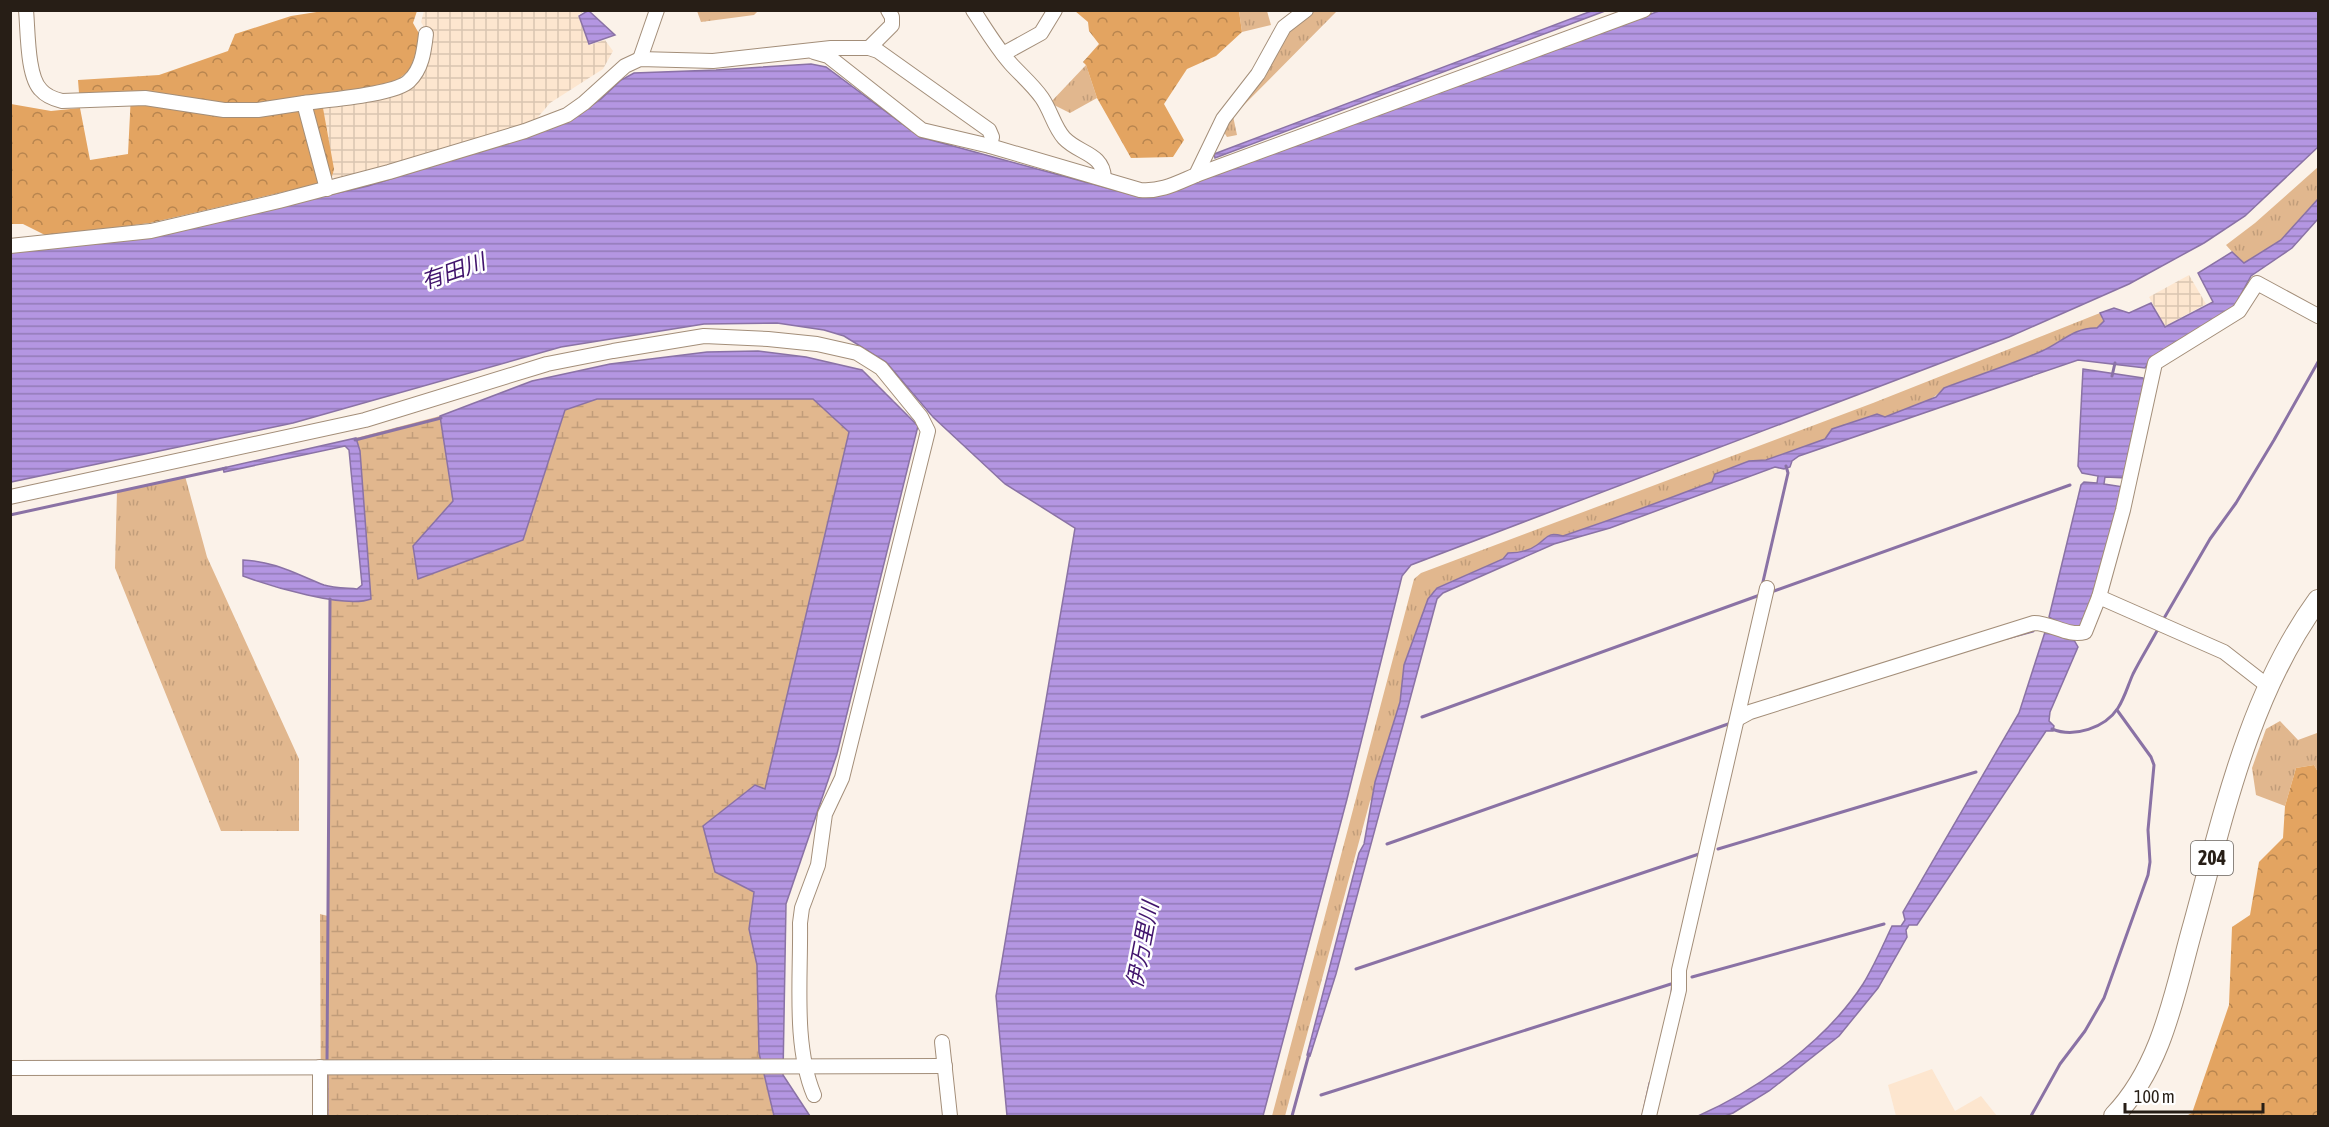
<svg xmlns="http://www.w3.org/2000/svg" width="2329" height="1127" font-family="'Asap Condensed','Noto Sans JP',sans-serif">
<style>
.built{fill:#fde6cf}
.industrial{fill:url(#industrial-grid)}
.grass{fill:url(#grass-tufts)}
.forest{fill:url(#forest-crowns)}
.wetland{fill:url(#wetland-marsh)}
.water{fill:url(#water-rules);stroke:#8a72a5;stroke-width:1.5}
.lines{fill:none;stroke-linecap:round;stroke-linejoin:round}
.stream{stroke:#8a72a5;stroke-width:3}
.minor-casing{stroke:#a38e79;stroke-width:16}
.highway-casing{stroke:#a38e79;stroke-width:22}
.minor{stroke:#fff;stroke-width:14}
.highway{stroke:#fff;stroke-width:20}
.labels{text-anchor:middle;stroke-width:5;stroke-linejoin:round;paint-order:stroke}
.shield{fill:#fff;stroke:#68625c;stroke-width:1.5}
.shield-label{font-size:20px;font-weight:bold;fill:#271e16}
.water-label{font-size:22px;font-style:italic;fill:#41146d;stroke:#fff}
</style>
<defs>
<pattern id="industrial-grid" width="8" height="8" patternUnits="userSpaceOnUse" patternTransform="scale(1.5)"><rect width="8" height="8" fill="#fde6cf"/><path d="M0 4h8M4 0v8" fill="none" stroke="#d9c5b1"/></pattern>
<pattern id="grass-tufts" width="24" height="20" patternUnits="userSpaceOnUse" patternTransform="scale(1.5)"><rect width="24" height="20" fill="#e1b78e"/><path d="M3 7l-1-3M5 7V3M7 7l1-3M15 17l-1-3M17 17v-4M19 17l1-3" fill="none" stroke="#c19d7a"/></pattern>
<pattern id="forest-crowns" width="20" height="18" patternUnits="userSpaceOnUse" patternTransform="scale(1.5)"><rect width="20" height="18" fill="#e3a461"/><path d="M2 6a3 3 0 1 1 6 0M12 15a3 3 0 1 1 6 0" fill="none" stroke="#b8854f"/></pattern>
<pattern id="wetland-marsh" width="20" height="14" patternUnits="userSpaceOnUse" patternTransform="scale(1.5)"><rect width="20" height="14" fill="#e1b78e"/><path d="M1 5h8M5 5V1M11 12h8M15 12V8" fill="none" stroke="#c19d7a"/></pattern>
<pattern id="water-rules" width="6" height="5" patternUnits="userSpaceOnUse" patternTransform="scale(1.5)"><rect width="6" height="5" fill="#b496e2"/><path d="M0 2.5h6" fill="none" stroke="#927ab6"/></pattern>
</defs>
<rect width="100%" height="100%" fill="#fbf2e9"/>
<polygon class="built" points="1932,1069 1955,1111 1981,1096 1997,1116 1896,1116 1888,1085"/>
<g class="industrial">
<polygon points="424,11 584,11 578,15 589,45 605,40 613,51 603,69 550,103 533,123 335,182 313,108 393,96 431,40 421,22"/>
<polygon points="2189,275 2206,304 2165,326 2149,297"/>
</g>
<g class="grass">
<polygon points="697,11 697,10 758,11 754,15 701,22"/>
<polygon points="1239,11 1267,11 1271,25 1242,32"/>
<polygon points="1312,11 1337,11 1233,116 1237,135 1227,137 1222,129 1290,26"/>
<polygon points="1086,65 1097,98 1070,113 1050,103"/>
<polygon points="2318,167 2318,199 2281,240 2243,264 2226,245 2255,223"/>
<path d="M2100,313L2104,321L2097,328C2074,327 2061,343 2042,351C2010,365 1976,376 1944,388C1924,412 1863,422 1832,429L1825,439L1766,460L1749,461L1716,474L1712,482C1663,501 1613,519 1563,536C1546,532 1549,537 1537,545C1529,551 1518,553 1508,553L1503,559L1437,588L1404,665L1400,702L1375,782L1374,797L1370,801L1285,1116H1272L1414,579L1421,573L1873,403Z"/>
<polygon points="185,476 207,557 299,759 299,831 221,831 115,568 117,491"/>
<polygon points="2280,721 2298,740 2317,733 2318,735 2318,772 2314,765 2296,768 2285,806 2256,795 2252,768 2266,729"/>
</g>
<g class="forest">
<polygon points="323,11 417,11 413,23 421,37 410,70 392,84 321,97 334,169 331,181 150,223 47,236 23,224 11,224 11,104 51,111 80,108 90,160 128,154 131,94 79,93 78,80 159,75 228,51 235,34 291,16"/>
<polygon points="1075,11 1239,11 1242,32 1216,56 1187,69 1164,104 1184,140 1173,157 1131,158 1097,98 1086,65 1083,62 1099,44 1089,31 1088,22"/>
<polygon points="2314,765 2318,772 2318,1116 2186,1116 2192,1113 2229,1005 2232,927 2250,915 2259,862 2283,838 2285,806 2296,768"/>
</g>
<polygon class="wetland" points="597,398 813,399 849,432 765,789 715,872 754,892 749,929 757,965 759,1053 774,1116 321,1116 320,914 328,916 330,599 364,601 360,451 356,438 440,416 453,501 413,546 523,540 565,410"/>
<g class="water">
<polygon points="589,10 589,11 615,35 589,44 579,16"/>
<polygon points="1594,10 1605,11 1215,158 1214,154"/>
<polygon points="1659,11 2318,11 2318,147 2245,216 2204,243 2129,284 2009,337 1411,565 1402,576 1347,799 1263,1116 1007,1116 996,996 1075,528 1005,484 933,417 886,362 844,336 824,330 777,323 704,324 561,347 293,423 11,482 11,252 147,236 368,186 537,133 573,118 601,99 621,80 634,73 716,70 811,64 826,67 920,137 1140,197 1158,196"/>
<path d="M2318,199V219L2292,248L2251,276L2234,307L2152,357L2145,368L2078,360L1799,456L1792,461L1790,467L1784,469L1775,467L1610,528L1554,544L1443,593L1437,599L1336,974L1310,1056L1307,1055L1359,853L1364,844L1375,782L1400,702L1404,665L1428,599L1437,588L1503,559L1508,553C1518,553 1529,551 1537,545C1549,537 1546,532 1563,536C1613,519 1663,501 1712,482L1715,474L1749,461L1766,460L1825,439L1832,429L1877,414L1885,417L1936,397L1944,388C1976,376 2010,365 2042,351C2061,343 2074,327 2097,328L2104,321L2100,313L2114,308L2129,313L2151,303L2165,327L2213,302L2198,273L2232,252L2244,263L2281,240Z"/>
<polygon points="758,351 806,357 862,370 918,426 837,754 786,904 783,1075 810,1116 774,1116 759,1053 757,965 749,929 754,892 715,872 703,826 755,785 765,789 849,432 813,399 597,399 565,410 523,540 418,579 413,546 453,501 440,416 532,381 610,364 707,352"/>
<path d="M2083,369L2143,378L2146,382L2126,478L2105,477L2104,484L2124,487L2095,589L2081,626L2064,634L2074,640L2078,647L2050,712L2049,721L2054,726L2053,731H2046L1917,925H1909L1906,930L1907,937L1878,988L1839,1036L1769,1091L1733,1113L1725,1116H1698C1759,1089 1826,1041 1863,984C1874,966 1883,945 1892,926H1901L1905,920L1903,912L2019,713L2045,632L2060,624L2049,617L2081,485L2084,482L2097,483L2098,476L2082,473L2078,466Z"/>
<path d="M356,438L360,451L371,599C345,609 270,586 243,576V560C274,561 296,574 324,585C334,588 347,588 357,589L362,585L349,450L345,446L224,472L223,468Z"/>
</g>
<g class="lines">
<g class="stream">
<polyline points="2112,376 2115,363"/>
<polyline points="355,440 441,418"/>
<polyline points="10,515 226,468"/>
<polyline points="1762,586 1788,473 1786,466"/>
<polyline points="1774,591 2070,485"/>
<polyline points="2163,620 2210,539 2236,503 2274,440 2318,362"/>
<polyline points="2007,638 2033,631"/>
<polyline points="1422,717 1760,595"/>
<path d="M2052,729C2074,738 2105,728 2118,708C2125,697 2128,685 2133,674C2141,658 2150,644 2158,629"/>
<polyline points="1387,844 1731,723"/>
<polyline points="1718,849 1976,772"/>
<polyline points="1356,969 1699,854"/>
<polyline points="1692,977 1884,924"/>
<polyline points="1672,992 1673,975"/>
<polyline points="327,1065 330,599"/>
<polyline points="327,1071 327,1116"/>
<polyline points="1321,1095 1671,984"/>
<polyline points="1643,1115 1650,1083"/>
<polyline points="1292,1116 1309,1054"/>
<polyline points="2031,1116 2060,1064 2085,1031 2104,998 2148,875 2150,862 2148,830 2154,765 2151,757 2117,710"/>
</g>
<g class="minor-casing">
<g id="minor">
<path d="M26,10C28,30 27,77 41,90C46,96 54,99 62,101L145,98L224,110H258L304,103L327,189"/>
<path d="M973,10C985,28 996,47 1011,64C1021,75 1033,85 1042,98C1051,111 1054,127 1064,138C1079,154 1103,153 1104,178"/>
<polyline points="869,48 892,25 892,17 888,10"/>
<path d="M814,52L828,56L922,130L990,146L1140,190C1161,192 1177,183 1196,175L1223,119L1258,74L1284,27L1306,10"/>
<polyline points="1003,54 1041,33 1055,10"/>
<polyline points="640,59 657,10"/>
<path d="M304,103C325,100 395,95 409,81C422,69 424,51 426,34"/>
<polyline points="1196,175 1644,10"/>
<polyline points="10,246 151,231 279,201 389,172 525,131 567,115 584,103 625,66 640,59 713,61 831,48 869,48 878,51 989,130 992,137 990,146"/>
<path d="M10,497L365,420L547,364L613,351L704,336L768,339L817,344L857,353L881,368L921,417L928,431L842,778L825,814L818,865L802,908L800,923C801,977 793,1045 814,1095"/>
<polyline points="2099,597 2123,510 2155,363 2239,311 2257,283 2318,316"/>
<path d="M1739,718L1750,712L2034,623C2052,623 2068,637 2085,632L2099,597L2224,652L2269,687"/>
<polyline points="942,1042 950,1116"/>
<polyline points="320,1067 320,1116"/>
<polyline points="10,1068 945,1066"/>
<polyline points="1649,1116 1679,990 1679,970 1767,588"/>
</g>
</g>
<g class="highway-casing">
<path id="highway" d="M2114,1116C2162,1066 2174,995 2192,930C2223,818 2248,696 2318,600"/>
</g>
<use href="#minor" class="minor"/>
<use href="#highway" class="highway"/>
</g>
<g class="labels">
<rect class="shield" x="2191" y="841" width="42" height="34" rx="4.5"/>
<g class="shield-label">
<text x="2212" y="865">204</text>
</g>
<g class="water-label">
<text transform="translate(453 271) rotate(-19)" y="8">有田川</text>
<text transform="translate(1142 945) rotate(-79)" y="8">伊万里川</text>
</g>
</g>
<rect width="2329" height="1127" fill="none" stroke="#271e16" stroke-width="24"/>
<path d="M2125 1103v9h138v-9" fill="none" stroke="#271e16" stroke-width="3"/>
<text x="2134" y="1103" font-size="18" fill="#271e16" stroke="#ffffff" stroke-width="4.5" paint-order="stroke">100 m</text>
</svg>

-- -- --

• **What you are asked to do**
Go over the data above and copy every line that has the word "lines" in it.

• **Exercise solution**
.lines{fill:none;stroke-linecap:round;stroke-linejoin:round}
<g class="lines">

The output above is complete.